[EXERCISE DETAILS]:
The records below are to be restated word for word; their pictures are not.

Hardware project source files:
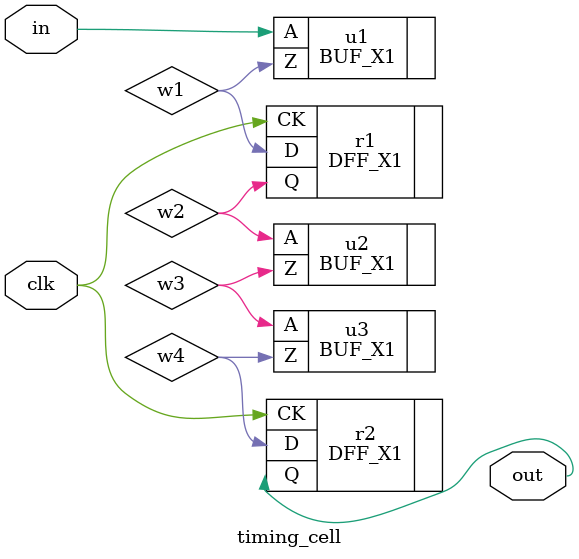
<source format=v>
module timing_cell (input in, input clk, output out);

  wire w1, w2, w3, w4;

  BUF_X1 u1 (.A(in), .Z(w1));
  
  DFF_X1 r1 (.D(w1), .CK(clk), .Q(w2));

  BUF_X1 u2 (.A(w2), .Z(w3));
  BUF_X1 u3 (.A(w3), .Z(w4));
  
  DFF_X1 r2 (.D(w4), .CK(clk), .Q(out));

endmodule

</source>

[ANSWER TO THE EXERCISE]:
<source format=v>
module timing_cell (input in, input clk, output out);

  wire w1, w2, w3, w4;

  BUF_X1 u1 (.A(in), .Z(w1));
  
  DFF_X1 r1 (.D(w1), .CK(clk), .Q(w2));

  BUF_X1 u2 (.A(w2), .Z(w3));
  BUF_X1 u3 (.A(w3), .Z(w4));
  
  DFF_X1 r2 (.D(w4), .CK(clk), .Q(out));

endmodule

</source>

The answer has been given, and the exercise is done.